Een Accountant [betrokkene] heeft ten onrechte een goedkeurende verklaring van een jaarrekening afgegeven in 2010. In 2014 heeft de Accountantskamer reeds de maatregel van berisping opgelegd aan betrokkene in deze zaak. In een tussenbeslissing zijn nadere klachten grotendeels niet-ontvankelijk verklaard met uitzondering van een klacht waarbij betrokkene een vordering van € 369.000 als dubieus aan had moeten merken.

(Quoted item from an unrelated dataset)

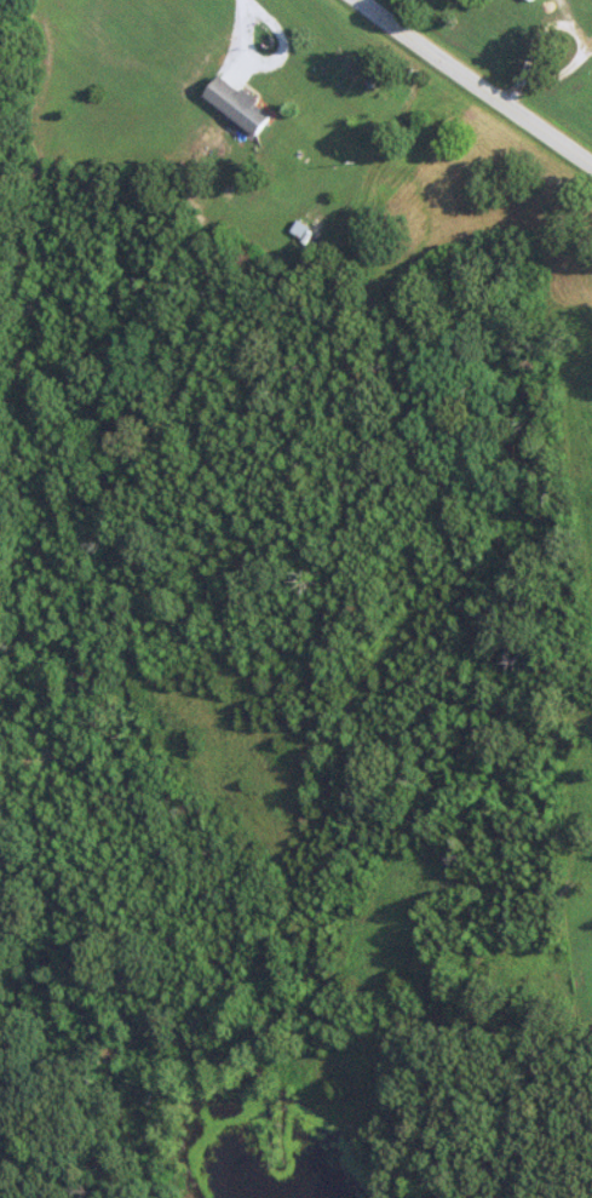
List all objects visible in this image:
building: (530, 0)
road: (247, 44)
road: (474, 84)
building: (235, 105)

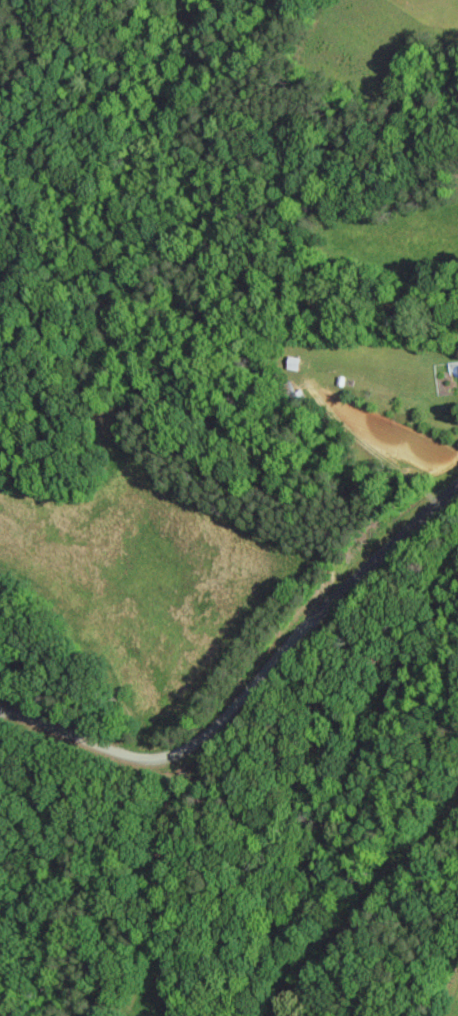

De Accountantskamer is van oordeel dat, gezien de ouderdom van de vorderingen – meer dan 2,5 jaar – en het feit dat het betrekking heeft op de verbouwing van een privéwoning, het op de weg van betrokkene had gelegen in zijn controle intensief aandacht te besteden aan de solvabiliteit van de debiteuren, het ontstaan van de vorderingen, de redenen van niet betalen, de verwachtingen ten aanzien van ontvangst van de vorderingen en eventuele ontwikkelingen ter zake tot de datum van het afgeven van de accountantsverklaring.

De klacht wordt in zoverre gegrond verklaard. De Accountantskamer oordeelt voorts dat indien de klacht betreffende de vordering in de eerdere klachtprocedure zou zijn meegenomen, de Accountantskamer geen hogere maatregel zou hebben opgelegd. De maatregel van berisping blijft in stand.